How exercise effects heart rate recovery

       When you exercising, the body is using energy therefore it also needs to replace that energy, the heart rate quickens to reply to those demands. 

       Regular physical activity can increase vagal tone and speed up heart rate recovery. The best type of physical activity has not been determined since most studies took out the factor of exercise intensity.      

       However, if you do look at intensity, different degrees have shown different results.  Light intensity usually leads to somewhat normal decline to resting level.    After moderate and high intensity exercise, there are usually two different phases.

       The first phase is an initial sudden drop which leads into the second phase of a gradual decrease back to steady state.  It has also been shown that higher aerobic capacity led to a faster heart rate recovery after exercise.

       Heart rate recovery has been shown to be faster in athletes who had a higher aerobic capacity than non-athletes (Darr et al. 1988).

Research findings

       Imai et. al looked at why impaired heart rate may lead to an increased risk of death.  What these researchers found was that vagal reactivation was the most important factor in decreasing heart rate in the first 30 seconds of recovery.  This was also independent of age and intensity of exercise (Cole et al. October 1999).

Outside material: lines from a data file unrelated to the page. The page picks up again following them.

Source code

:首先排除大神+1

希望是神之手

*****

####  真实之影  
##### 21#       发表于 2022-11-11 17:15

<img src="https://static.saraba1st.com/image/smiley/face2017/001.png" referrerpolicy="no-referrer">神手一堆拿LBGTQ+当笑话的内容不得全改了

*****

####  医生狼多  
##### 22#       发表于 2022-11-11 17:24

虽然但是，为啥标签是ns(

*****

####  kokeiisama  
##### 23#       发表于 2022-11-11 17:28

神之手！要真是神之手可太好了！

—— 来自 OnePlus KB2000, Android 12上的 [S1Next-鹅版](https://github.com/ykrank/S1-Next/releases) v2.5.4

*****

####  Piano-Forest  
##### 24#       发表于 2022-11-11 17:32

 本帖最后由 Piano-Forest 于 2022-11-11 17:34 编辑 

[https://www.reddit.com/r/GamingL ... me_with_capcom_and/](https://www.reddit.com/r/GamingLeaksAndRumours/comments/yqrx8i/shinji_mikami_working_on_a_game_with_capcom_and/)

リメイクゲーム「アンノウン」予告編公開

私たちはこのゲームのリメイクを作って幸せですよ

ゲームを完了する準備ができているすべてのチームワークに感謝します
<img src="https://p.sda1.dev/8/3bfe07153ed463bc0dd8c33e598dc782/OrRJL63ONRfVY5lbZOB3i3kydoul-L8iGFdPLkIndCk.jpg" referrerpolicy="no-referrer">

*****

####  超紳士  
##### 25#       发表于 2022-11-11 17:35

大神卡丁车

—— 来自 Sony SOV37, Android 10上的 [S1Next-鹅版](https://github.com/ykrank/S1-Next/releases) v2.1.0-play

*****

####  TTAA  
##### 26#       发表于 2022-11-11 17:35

       Other researchers looked at individuals for six years not including individuals with cardiovascular issues.  They measured heart rate at the peak of exercise and again one minute later. 

Researchers considered a heart rate of 12 beats or less to be abnormal or low.  About 639 had abnormal responses and 213 of those died within the six years.

Most incidences of sudden death make coronary lesions evident as well as an arrhythmia that may mask the proper recovery time and changes due to exercise.  Along with the heart rate recovery values, an inability to increase heart rate, or chronotropic incompetence, may also lead to an increased death (Juven, December 2006).

Another explanation to an irregular heart rate recovery can be described as reduced baroreflexer sensitivity which deals with blood pressure.

Applying heart rate recovery for fitness professionals

       Low values for heart rate recovery after exercise is an easy way to predict risk of death.  This information can be used as clinical information when doing risk assessments or a health history. 

       Heart rate recovery is modifiable and can be done so by pharmaceutical means or exercise.  It has been shown by the American Heart Association that beta blockers have a major effect on sympathetic tone.  Individuals who have done research studies that have been on beta blockers have shown better recovery times.

       When testing clients, be sure to know whether they are on medication, have a history of cardiovascular disease or events and how conditioned they are.  This way, looking at abnormal values or rates can help determine where your client starts out, and how you can help them.

       Most times, individuals do not even know the state they are in due to not monitoring their heart rate or knowing the importance of how hard their hearts are working.  In order for them to improve upon this, stressing the importance of a cool down is imperative in tracking how they respond to exercise and how their body recovers.

Using this value to educate your clients on their risks and why exercising may benefit them can be a useful tool for predicting and preventing risk of death.  It has been shown with both clinical and experimental data that adding physical activity to a program, the shift in autonomic balance increases vagal activity, which improves the risk of death.